[tex-eplain] [solved] Re: Outlines side panel without pdftex?

Fusselman, Jerry JFusselman at polysystems.com
Tue May 31 20:04:47 CEST 2016

Thanks so much for your work and explanation! 

-----Original Message-----
From: Karl Berry [mailto:karl at freefriends.org] 
Sent: Tuesday, May 31, 2016 1:01 PM
To: rodolfo.medina at gmail.com
Cc: tex-eplain at tug.org
Subject: Re: [tex-eplain] [solved] Re: Outlines side panel without pdftex?

    perhaps be useful just to let people know and realize that such a
    capability - to have bookmarks also without pdftex - exists.

Agreed.  I'll at least add something to the manual for next time.

    TeX code like dollar symbol for mathematical formulas 

If you mean getting a literal "$" into bookmarks, it turns out that works as-is, though it's more or less luck.  Most special TeX characters would get a TeX-level error due to their catcode.  Example below.

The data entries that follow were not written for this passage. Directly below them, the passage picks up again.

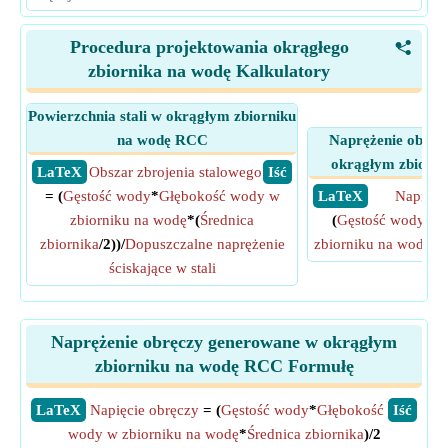
Procedura projektowania okrągłego
<
zbiornika na wodę Kalkulatory
Powierzchnia stali w okrągłym zbiorniku
na wodę RCC
Naprężenie obręc
okrągłym zbiorn
​ LaTeX
Obszar zbrojenia stalowego
​ Iść
= (
Gęstość wody
*
Głębokość wody w
​ LaTeX
Napięci
zbiorniku na wodę
*(
Średnica
(
Gęstość wody
*
G
zbiornika
/2))/
Dopuszczalne naprężenie
zbiorniku na wodę
*
Ś
ściskające w stali
Naprężenie obręczy generowane w okrągłym
zbiorniku na wodę RCC Formułę
​LaTeX
Napięcie obręczy
= (
Gęstość wody
*
Głębokość
​Iść
wody w zbiorniku na wodę
*
Średnica zbiornika
)/2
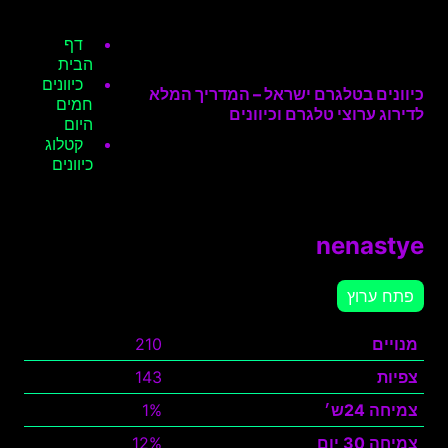
דף
הבית
כיוונים
כיוונים בטלגרם ישראל – המדריך המלא
חמים
לדירוג ערוצי טלגרם וכיוונים
היום
קטלוג
כיוונים
nenastye
פתח ערוץ
מנויים
210
צפיות
143
צמיחה 24ש׳
1%
צמיחה 30 יום
12%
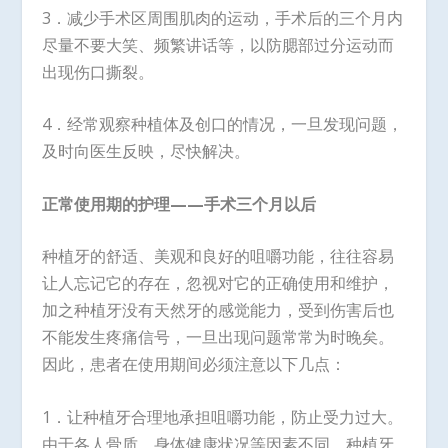
3．减少手术区周围肌肉的运动，手术后的三个月内
尽量不要大笑、频繁讲话等，以防腮部过分运动而
出现伤口撕裂。
4．经常观察种植体及创口的情况，一旦发现问题，
及时向医生反映，尽快解决。
正常使用期的护理——手术三个月以后
种植牙的舒适、美观和良好的咀嚼功能，往往容易
让人忘记它的存在，忽视对它的正确使用和维护，
加之种植牙没有天然牙的感觉能力，受到伤害后也
不能发生疼痛信号，一旦出现问题常常为时晚矣。
因此，患者在使用期间必须注意以下几点：
1．让种植牙合理地承担咀嚼功能，防止受力过大。
由于各人骨质、身体健康状况等因素不同。种植牙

If you mean getting an actual math equation into a bookmark, like $e=mc^2$, in general, no.  Bookmark strings are text.  Although there is an exception, sort of: since Unicode now has lots of math chars and support, and you can have any Unicode char in the bookmark (see below), you could put some math that way.

Of course, how any bookmark text appears to going to be dependent on the font used, and that is specified as a system font to the PDF viewer,
*not* in the document in any way.  Unfortunately.

    and latin accents above vocals.  

PDF bookmarks use either a more-or-less-Latin-1 8-bit encoding called "PDFDocEncoding", or Unicode (UTF-16BE to be exact).  I'll attach the PDFDocEncoding pages from the PDF reference manual to save you the trouble of downloading it.

8-bit strings are specified using (...); Unicode strings are specified using <FEFF...>.  For example, <FEFF0041> is the same as (A).
(Because "A" is U+0041.)
    But I suppose this has to do with
    postscript language compatibility with TeX.
PostScript and PDF can support any Unicode character in the bookmarks (of course).  But don't mix up the levels.  TeX needs TeX input, PS needs PS input :).

There is no magic to fix catcodes.  So if you want to get a { char, say, into a bookmark, you have to change its catcode to (typically) 12 and output that, or you will get a TeX-level error.  As in:

  {\catcode`[=1 \catcode`]=2
   \catcode`{=\other \catcode`}=\other
  \pdfoutline goto name {sec1} count -1 {Mysec-pdf\lbracecharliteral}%

Typically, the bookmarks are generated by reading the .toc (or
equivalent) file at the beginning of the run, changing catcodes as needed for the purpose.  This is what texinfo.tex does, for example, though unfortunately its code is rather more complicated than it needs to be (my fault).  Though less complicated than hyperref's.

    Is \pdfescapestring - that you mention - perhaps about this?  

No.  \pdfescapestring is about making general strings "safe" at the PostScript syntax level.  It has nothing to do with TeX stuff.

Usual PS syntax for strings is to use parens: (foo) with C-style backslash escapes: (here is a newline\nand more text) and parens themselves have to be escaped: (a right paren:\))

which means that an input string where all characters are literal, like,
has to become the PostScript string
Characters outside visible ASCII [!-~] are also converted to octal, for the benefit of some viewers that don't (didn't) like real 8-bit chars.

That (simple) transformation what \pdfescapestring does.  It's also described in the pdftex manual :).

Unicode strings <FEFF...> have no escapes and no need of them since they are entirely uppercase hex.

    and only for pdftex?

Neither xetex nor (TL16) luatex has the primitive.  Whether they have easily-accessible equivalent functionality, I don't know.

etex is pdftex (with dvi output), so it has it.

All of this is a big topic.  I don't pretend to understand it all.  In fact, your question has led to me look into it more than I ever have before.  Adobe's PDF reference manual and pdfmark manual are the best ultimate sources I've found.

Hope this helps.  If you have problems or find other places where Eplain might be able to help with this, let me know ... --best, karl.